I'm feeding two hay sources, both local mixed grass. One (which I'm nearly out of) is bright green, and smells like summer. The other, larger supply is pale brown and smells stale. I'm giving her both, but neither has been tested. She's also out on pasture, eating what's popping up already.

Thanks everyone. Suppose I should just get used to this level for the remainder of the lactation.


----------



## sammyd (Mar 11, 2007)

> Early spring grass doesn't have much nutrients.


Our bulk tank sure rose in the spring when we opened up the pastures and got the girls out of the overwintering lot.


----------



## BlackWillowFarm (Mar 24, 2008)

Fresh grass will help. Until then all the alfalfa hay she wants will help increase her production.


----------



## haypoint (Oct 4, 2006)

sammyd said:


> Our bulk tank sure rose in the spring when we opened up the pastures and got the girls out of the overwintering lot.


Key word "Early". While my pastures are under a lot of snow now, I doubt north central Indiana or Illinois had enough grass last week to justify pasture. I could be wrong. Often people rush their livestock to the first blades of grass of spring and the pastures struggle to recover.


----------



## myheaven (Apr 14, 2006)

Hayledge, or silage is also another great option.


----------



## Bubba1358 (Nov 6, 2013)

Just wanted to update this. I started feeding a very small amount of grain as a milking time treat (maybe a pound and a half a day total), and while she was still eating almost all hay, there was practically no improvement. She may have even declined slightly. Last week, the grass really started to grow in earnest, and within that time span, I went from 3/4 a gallon a day to practically 2 gallons a day.

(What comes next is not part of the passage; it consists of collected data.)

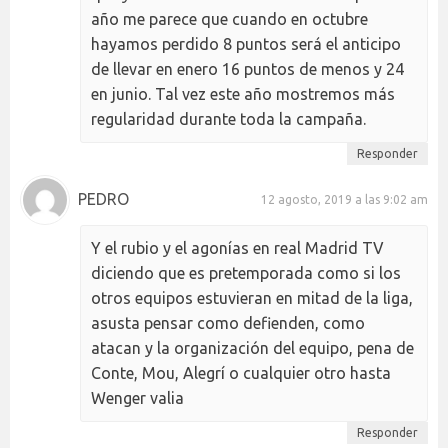
año me parece que cuando en octubre
hayamos perdido 8 puntos será el anticipo
de llevar en enero 16 puntos de menos y 24
en junio. Tal vez este año mostremos más
regularidad durante toda la campaña.
Responder
PEDRO
12 agosto, 2019 a las 9:02 am
Y el rubio y el agonías en real Madrid TV
diciendo que es pretemporada como si los
otros equipos estuvieran en mitad de la liga,
asusta pensar como defienden, como
atacan y la organización del equipo, pena de
Conte, Mou, Alegrí o cualquier otro hasta
Wenger valia
Responder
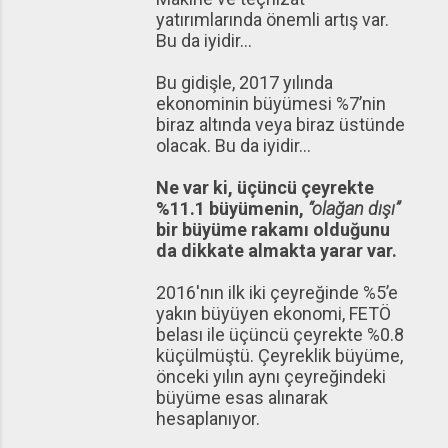
yatırımlarında önemli artış var.
Bu da iyidir...
Bu gidişle, 2017 yılında
ekonominin büyümesi %7’nin
biraz altında veya biraz üstünde
olacak. Bu da iyidir...
Ne var ki, üçüncü çeyrekte
%11.1 büyümenin,
“olağan dışı”
bir büyüme rakamı olduğunu
da dikkate almakta yarar var.
2016'nın ilk iki çeyreğinde %5’e
yakın büyüyen ekonomi, FETÖ
belası ile üçüncü çeyrekte %0.8
küçülmüştü. Çeyreklik büyüme,
önceki yılın aynı çeyreğindeki
büyüme esas alınarak
hesaplanıyor.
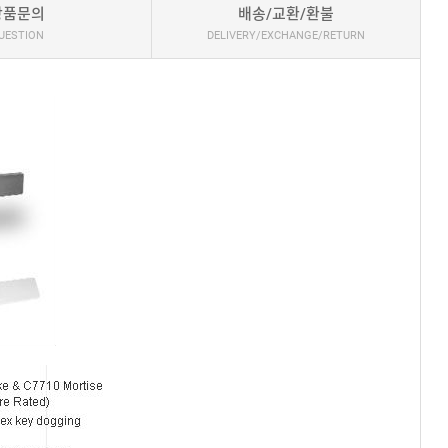
상품문의
배송/교환/환불
UESTION
DELIVERY/EXCHANGE/RETURN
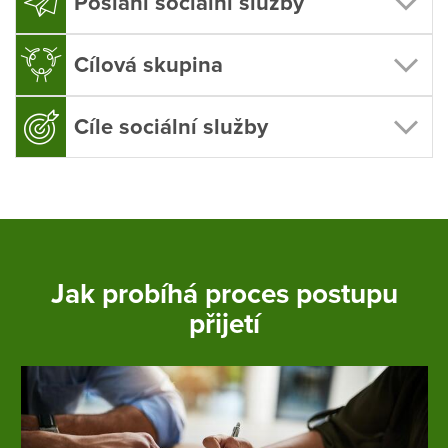
Poslání sociální služby
Cílová skupina
Cíle sociální služby
Jak probíhá proces postupu
přijetí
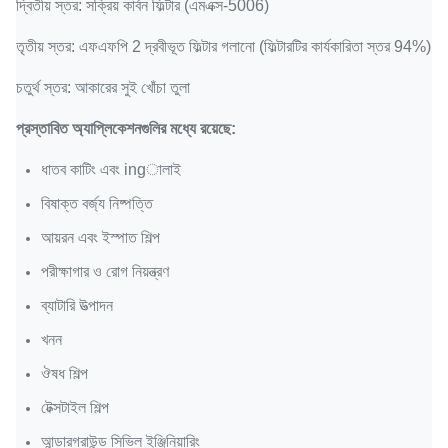
দ্বিতীয় স্তর: সক্রিয় কার্বন ফিল্টার (এমএক্স-5006)
তৃতীয় স্তর: এফএফপি 2 দ্রবীভূত ফিল্টার গলানো (ফিল্টারটির কার্যকারিতা স্তর 94%)
চতুর্থ স্তর: আকারের সুই খোঁচা তুলা
প্রস্তাবিত অ্যাপ্লিকেশনগুলির মধ্যে রয়েছে:
ধাতব কাটিং এবং ingালাই
বিষাক্ত বর্জ্য নিষ্পত্তি
আয়রন এবং ইস্পাত শিল্প
পরীক্ষাগার ও রোগ নিয়ন্ত্রণ
ব্যাটারি উত্পাদন
খনন
ঔষধ শিল্প
টেক্সটাইল শিল্প
আন্ডারগ্রাউন্ড সিভিল ইঞ্জিনিয়ারিং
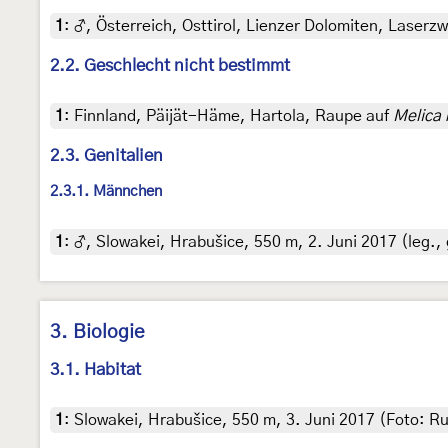
1
:
♂, Österreich, Osttirol, Lienzer Dolomiten, Laserzw
2.2. Geschlecht nicht bestimmt
1
:
Finnland, Päijät-Häme, Hartola, Raupe auf
Melica 
2.3. Genitalien
2.3.1. Männchen
1
:
♂, Slowakei, Hrabušice, 550 m, 2. Juni 2017 (leg., 
3. Biologie
3.1. Habitat
1
:
Slowakei, Hrabušice, 550 m, 3. Juni 2017 (Foto: Ru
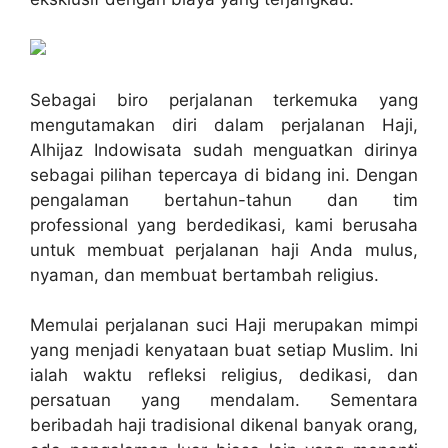
Sebagai biro perjalanan terkemuka yang
mengutamakan diri dalam perjalanan Haji,
Alhijaz Indowisata sudah menguatkan dirinya
sebagai pilihan tepercaya di bidang ini. Dengan
pengalaman bertahun-tahun dan tim
professional yang berdedikasi, kami berusaha
untuk membuat perjalanan haji Anda mulus,
nyaman, dan membuat bertambah religius.
Memulai perjalanan suci Haji merupakan mimpi
yang menjadi kenyataan buat setiap Muslim. Ini
ialah waktu refleksi religius, dedikasi, dan
persatuan yang mendalam. Sementara
beribadah haji tradisional dikenal banyak orang,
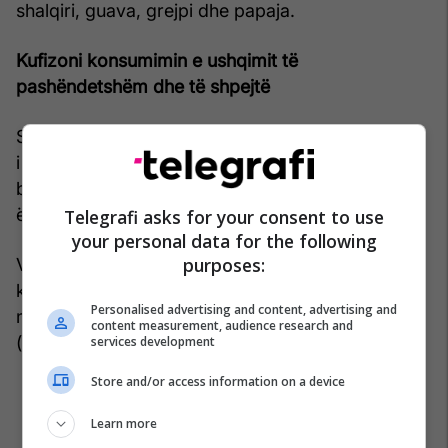
shalqiri, guava, grejpi dhe papaja.
Kufizoni konsumimin e ushqimit të
pashëndetshëm dhe të shpejtë
Shmangni ushqimin siç janë për shembull ushqimi
i shpejtë, ushqimi i fërguar shumë, simitet,
biskotat, lëngjet e gazuara dhe ato me sheqerë;
ëmbëlsirat.
Telegrafi asks for your consent to use
your personal data for the following
purposes:
Veç kësaj, përpiquni të kufizoni edhe marrjen e
kripës dhe të kufizoni konsumimin e alkoolit në
Personalised advertising and content, advertising and
një pije në ditë (për femrat), përkatësisht dy pije
content measurement, audience research and
(për meshkujt).
services development
Store and/or access information on a device
Learn more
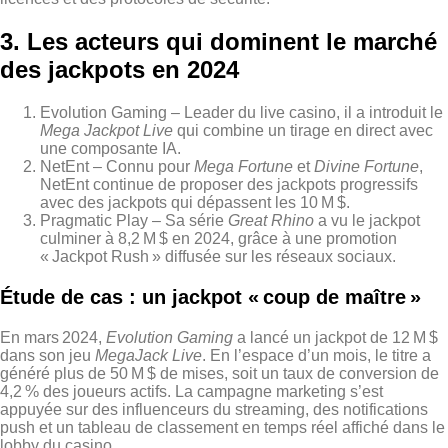
3. Les acteurs qui dominent le marché
des jackpots en 2024
Evolution Gaming – Leader du live casino, il a introduit le
Mega Jackpot Live
qui combine un tirage en direct avec
une composante IA.
NetEnt – Connu pour
Mega Fortune
et
Divine Fortune
,
NetEnt continue de proposer des jackpots progressifs
avec des jackpots qui dépassent les 10 M $.
Pragmatic Play – Sa série
Great Rhino
a vu le jackpot
culminer à 8,2 M $ en 2024, grâce à une promotion
« Jackpot Rush » diffusée sur les réseaux sociaux.
Étude de cas : un jackpot « coup de maître »
En mars 2024,
Evolution Gaming
a lancé un jackpot de 12 M $
dans son jeu
MegaJack Live
. En l’espace d’un mois, le titre a
généré plus de 50 M $ de mises, soit un taux de conversion de
4,2 % des joueurs actifs. La campagne marketing s’est
appuyée sur des influenceurs du streaming, des notifications
push et un tableau de classement en temps réel affiché dans le
lobby du casino.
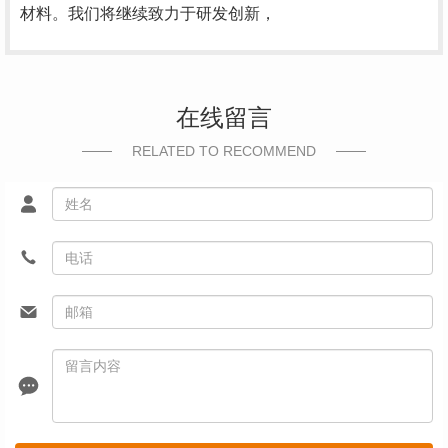
材料。我们将继续致力于研发创新，
在线留言
RELATED TO RECOMMEND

It's amazing how much of a difference the fresh growing grass makes. I appreciate all of the advice, and will be remembering this for next winter. Thanks again.


----------



## barnbilder (Jul 1, 2005)

That fresh green grass or the longer days (I don't know which) will really make them pick up. It really drives that home when you are milking something that is in the 600 to 900 day range of lactation, they will be almost dry and then they pick up like they just freshened. Just be careful that they don't get tricked into putting out more, and you're not putting enough in, they can get pulled down real quick on watery grass and peak production.


----------



## Oakshire_Farm (Dec 4, 2008)

My first time heifer did the same thing this past week. I milk at 6:30am and 5:30pm, she was on free choice of hay and haylage, she was getting about 6 or 8 lbs of grain at each milking times. and was milking about 15lbs AM and 12lbs PM. Last week the grass really started coming on, and we put the cows out on the pasture. She is now milking 20lbs AM and 16lbs PM. Nothing else has changed, just a gate being opened and she is out on pasture.


----------



## Wanda (Dec 19, 2002)

Everyone talks about feeding a few pounds of this or that to boost milk like it is a ''huge'' amount. When this cow went to new fresh grass she ate an amount every day that will dwarf the other feed sources. Sometimes we underestimate the amounts of forage that a cow will consume every day if it is available.


----------



## arnie (Apr 26, 2012)

another thing that fresh green grass has lots of water in it .your cow needs plenty of fresh clean water ; milk is mostly water if your cow is visiting a taugh or distant pond once a day to drink she may just be getting the minimum +dry grain and hay suck up lots of this water good feed + good water = good n plenty o milk . an old trick to increase milk flow while on dry hay was to soak and sprout grain or to feed stock beets .mixing water into the ground feed into a mush helps to .


----------



## farmerDale (Jan 8, 2011)

Gluten does not get into the milk from the grain. Milk, particularly unprocessed home grown milk, is gluten free. So don't worry about feeding grain. 

If you do feed grain for next winter, roll the grains, or process it somehow. And research on relative feed value of the various grains you have available. Grain is not all built the same. And for goodness sakes, feed more than a couple pounds a day. Also, as mentioned, if you can find good quality alfalfa hay, that would go a long way to increasing milk production.

Good luck.


----------